Critically ill healthcare workers with the middle east respiratory syndrome (MERS): A multicenter study.PLoS One. 2018; 13(11):e0206831.Plos
Middle East Respiratory Syndrome Coronavirus (MERS-CoV) leads to healthcare-associated transmission to patients and healthcare workers with potentially fatal outcomes.
We aimed to describe the clinical course and functional outcomes of critically ill healthcare workers (HCWs) with MERS.
Data on HCWs was extracted from a multi-center retrospective cohort study on 330 critically ill patients with MERS admitted between (9/2012-9/2015). Baseline demographics, interventions and outcomes were recorded and compared between survivors and non-survivors. Survivors were approached with questionnaires to elucidate their functional outcomes using Karnofsky Performance Status Scale.
Thirty-Two HCWs met the inclusion criteria. Comorbidities were recorded in 34% (11/32) HCW. Death resulted in 8/32 (25%) HCWs including all 5 HCWs with chronic renal impairment at baseline. Non-surviving HCW had lower PaO2/FiO2 ratios 63.5 (57, 116.2) vs 148 (84, 194.3), p = 0.043, and received more ECMO therapy compared to survivors, 9/32 (28%) vs 4/24 (16.7%) respectively (p = 0.02).Thirteen of the surviving (13/24) HCWs responded to the questionnaire. Two HCWs confirmed functional limitations. Median number of days from hospital discharge until the questionnaires were filled was 580 (95% CI 568, 723.5) days.
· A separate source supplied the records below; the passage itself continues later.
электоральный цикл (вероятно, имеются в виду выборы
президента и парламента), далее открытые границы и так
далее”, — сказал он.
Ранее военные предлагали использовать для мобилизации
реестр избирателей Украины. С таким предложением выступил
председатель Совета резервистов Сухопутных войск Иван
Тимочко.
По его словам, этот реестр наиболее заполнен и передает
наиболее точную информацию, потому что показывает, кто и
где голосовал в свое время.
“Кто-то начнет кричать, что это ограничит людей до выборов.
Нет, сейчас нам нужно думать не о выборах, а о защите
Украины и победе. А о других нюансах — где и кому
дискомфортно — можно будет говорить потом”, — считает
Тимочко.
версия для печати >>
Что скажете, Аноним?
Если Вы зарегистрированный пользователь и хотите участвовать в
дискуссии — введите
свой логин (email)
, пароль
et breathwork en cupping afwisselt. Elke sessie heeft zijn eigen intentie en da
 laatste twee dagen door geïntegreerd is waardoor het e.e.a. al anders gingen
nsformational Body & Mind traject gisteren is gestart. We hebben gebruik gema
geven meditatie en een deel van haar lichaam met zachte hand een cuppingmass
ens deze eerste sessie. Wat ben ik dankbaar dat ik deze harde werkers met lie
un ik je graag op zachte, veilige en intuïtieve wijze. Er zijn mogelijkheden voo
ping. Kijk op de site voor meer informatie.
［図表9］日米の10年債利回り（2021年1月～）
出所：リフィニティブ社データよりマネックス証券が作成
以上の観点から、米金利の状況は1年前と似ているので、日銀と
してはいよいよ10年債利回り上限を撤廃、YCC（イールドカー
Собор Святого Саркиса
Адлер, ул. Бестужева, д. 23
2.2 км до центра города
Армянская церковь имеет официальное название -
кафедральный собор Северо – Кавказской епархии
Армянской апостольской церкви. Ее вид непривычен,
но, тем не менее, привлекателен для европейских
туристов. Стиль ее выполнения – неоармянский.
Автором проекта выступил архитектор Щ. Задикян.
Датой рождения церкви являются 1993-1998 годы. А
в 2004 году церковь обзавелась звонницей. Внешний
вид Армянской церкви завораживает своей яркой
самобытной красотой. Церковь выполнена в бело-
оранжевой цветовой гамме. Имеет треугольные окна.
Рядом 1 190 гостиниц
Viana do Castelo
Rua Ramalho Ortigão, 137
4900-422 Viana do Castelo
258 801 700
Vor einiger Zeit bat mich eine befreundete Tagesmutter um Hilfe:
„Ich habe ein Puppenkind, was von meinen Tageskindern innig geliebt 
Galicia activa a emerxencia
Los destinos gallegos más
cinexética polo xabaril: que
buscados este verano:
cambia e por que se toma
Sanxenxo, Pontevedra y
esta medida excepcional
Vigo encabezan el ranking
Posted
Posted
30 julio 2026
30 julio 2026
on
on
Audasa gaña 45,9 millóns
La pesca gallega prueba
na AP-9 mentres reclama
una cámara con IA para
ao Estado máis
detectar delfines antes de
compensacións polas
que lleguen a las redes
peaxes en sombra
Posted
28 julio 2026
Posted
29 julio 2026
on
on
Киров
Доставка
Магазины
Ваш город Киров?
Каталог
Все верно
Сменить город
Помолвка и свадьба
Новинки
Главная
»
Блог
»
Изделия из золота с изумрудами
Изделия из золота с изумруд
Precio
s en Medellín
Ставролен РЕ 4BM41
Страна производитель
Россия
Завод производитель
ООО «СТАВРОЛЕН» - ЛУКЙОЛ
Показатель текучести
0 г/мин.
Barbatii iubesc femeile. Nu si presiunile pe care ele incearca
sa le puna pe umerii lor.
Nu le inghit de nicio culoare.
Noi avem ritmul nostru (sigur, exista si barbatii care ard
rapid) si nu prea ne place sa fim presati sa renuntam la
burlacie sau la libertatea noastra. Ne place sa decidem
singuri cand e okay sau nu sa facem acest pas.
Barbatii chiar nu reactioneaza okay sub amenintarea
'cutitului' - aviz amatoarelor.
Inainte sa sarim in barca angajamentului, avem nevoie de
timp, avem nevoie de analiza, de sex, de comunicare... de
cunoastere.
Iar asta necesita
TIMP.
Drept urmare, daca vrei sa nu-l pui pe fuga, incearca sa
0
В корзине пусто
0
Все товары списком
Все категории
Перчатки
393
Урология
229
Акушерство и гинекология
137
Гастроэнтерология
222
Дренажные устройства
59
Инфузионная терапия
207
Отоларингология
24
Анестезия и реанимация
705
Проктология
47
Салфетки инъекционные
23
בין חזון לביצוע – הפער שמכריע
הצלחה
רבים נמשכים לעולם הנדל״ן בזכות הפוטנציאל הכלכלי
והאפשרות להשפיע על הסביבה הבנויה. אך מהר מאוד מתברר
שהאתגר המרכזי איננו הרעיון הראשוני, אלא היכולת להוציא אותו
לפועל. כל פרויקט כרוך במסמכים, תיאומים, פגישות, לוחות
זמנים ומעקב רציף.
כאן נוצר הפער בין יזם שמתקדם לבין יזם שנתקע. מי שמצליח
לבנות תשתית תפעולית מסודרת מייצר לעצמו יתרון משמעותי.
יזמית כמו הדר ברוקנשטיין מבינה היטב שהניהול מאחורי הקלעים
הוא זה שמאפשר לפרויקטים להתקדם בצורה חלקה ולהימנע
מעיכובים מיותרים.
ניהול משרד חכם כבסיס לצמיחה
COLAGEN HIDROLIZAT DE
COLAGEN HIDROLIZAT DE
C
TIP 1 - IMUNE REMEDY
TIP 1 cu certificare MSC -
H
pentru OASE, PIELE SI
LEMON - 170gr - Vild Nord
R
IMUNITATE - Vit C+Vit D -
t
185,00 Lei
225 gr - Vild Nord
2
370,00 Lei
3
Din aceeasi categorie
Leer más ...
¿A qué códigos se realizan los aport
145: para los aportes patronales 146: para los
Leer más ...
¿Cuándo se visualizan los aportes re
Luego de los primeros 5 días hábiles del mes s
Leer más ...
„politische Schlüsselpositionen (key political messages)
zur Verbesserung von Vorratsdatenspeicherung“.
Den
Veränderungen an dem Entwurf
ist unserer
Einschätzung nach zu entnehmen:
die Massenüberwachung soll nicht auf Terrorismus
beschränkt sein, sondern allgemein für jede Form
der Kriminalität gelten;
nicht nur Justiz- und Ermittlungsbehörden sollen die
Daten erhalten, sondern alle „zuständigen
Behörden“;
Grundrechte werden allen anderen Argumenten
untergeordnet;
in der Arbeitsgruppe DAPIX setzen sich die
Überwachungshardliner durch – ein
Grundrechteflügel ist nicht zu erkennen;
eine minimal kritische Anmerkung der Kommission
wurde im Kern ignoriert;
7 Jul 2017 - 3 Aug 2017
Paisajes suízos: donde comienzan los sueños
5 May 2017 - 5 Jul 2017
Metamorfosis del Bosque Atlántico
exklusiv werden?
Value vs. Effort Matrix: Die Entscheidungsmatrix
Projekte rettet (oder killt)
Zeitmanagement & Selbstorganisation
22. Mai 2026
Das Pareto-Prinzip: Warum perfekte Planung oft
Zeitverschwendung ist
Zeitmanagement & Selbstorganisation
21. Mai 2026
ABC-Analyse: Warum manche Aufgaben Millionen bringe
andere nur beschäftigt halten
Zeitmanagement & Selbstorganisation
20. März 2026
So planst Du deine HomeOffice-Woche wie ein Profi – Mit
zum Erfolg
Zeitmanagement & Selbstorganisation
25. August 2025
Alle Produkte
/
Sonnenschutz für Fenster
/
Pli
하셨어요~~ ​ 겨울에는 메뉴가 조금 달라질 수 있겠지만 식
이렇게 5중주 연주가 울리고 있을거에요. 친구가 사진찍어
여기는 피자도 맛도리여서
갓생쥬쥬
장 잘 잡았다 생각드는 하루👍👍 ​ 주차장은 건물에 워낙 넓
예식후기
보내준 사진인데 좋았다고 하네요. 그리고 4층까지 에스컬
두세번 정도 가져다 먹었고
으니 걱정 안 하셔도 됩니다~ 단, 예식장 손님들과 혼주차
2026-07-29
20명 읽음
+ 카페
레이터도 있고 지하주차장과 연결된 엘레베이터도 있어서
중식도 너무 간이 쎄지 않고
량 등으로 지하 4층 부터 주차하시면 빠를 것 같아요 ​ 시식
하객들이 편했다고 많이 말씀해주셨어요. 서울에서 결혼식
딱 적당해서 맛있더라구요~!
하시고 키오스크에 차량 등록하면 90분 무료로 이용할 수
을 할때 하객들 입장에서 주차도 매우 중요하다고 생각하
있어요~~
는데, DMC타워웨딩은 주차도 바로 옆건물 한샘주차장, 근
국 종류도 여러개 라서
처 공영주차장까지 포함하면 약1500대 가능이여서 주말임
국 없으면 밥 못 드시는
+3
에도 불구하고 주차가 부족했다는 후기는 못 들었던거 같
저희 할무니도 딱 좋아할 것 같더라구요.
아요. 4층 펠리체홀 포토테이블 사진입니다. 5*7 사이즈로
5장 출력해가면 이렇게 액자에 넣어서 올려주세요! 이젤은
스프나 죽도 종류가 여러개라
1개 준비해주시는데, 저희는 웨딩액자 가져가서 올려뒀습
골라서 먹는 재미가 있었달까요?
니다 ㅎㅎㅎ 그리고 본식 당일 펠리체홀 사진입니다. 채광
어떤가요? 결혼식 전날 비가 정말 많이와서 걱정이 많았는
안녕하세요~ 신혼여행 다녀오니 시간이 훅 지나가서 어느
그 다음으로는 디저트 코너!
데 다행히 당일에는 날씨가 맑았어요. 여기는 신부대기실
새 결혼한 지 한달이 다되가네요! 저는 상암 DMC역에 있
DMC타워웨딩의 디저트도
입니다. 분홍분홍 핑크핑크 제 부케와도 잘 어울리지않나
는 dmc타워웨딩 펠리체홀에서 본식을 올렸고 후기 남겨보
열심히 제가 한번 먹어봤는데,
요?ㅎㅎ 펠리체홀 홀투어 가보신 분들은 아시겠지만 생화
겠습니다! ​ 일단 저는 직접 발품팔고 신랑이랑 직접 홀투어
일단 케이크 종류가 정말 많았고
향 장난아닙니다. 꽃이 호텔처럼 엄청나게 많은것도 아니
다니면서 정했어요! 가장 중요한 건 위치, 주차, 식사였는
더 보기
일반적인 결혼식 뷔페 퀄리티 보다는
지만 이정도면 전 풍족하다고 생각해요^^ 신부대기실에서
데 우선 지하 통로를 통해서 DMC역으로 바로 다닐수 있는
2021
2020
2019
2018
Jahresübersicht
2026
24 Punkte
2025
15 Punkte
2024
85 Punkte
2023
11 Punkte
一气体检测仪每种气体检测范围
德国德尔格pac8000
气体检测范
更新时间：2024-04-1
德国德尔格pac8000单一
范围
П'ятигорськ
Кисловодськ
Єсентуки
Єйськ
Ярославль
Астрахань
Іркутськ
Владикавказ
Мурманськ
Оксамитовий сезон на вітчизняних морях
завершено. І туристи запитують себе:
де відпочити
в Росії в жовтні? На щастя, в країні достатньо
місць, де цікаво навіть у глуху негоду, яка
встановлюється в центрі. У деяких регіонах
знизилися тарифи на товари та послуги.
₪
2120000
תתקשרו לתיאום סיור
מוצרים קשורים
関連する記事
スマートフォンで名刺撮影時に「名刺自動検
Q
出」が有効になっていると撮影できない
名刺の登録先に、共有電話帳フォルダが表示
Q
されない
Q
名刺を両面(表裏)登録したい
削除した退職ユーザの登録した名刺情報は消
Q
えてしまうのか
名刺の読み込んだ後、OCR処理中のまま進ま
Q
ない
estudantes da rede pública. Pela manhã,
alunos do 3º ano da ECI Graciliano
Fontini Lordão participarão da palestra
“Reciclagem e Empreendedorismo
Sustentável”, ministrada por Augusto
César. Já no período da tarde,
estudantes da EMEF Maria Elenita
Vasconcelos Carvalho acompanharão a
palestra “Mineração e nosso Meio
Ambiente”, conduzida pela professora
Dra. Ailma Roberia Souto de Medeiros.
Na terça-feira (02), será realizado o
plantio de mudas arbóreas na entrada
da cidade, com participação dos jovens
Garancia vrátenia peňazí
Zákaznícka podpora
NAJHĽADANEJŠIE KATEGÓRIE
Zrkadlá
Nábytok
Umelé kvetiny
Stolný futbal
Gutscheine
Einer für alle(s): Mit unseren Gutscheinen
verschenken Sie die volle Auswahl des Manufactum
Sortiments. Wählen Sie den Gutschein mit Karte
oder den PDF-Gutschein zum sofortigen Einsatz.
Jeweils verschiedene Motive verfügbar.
Approximately 10% of critically ill patients with MERS were HCWs. Hospital mortality rate was substantial (25%). Patients with chronic renal impairment represented a particularly high-risk group that should receive extra caution during suspected or confirmed MERS cases clinical care assignment and during outbreaks. Long-term repercussions of critical illness due to MERS on HCWs in particular, and patients in general, remain unknown and should be investigated in larger studies.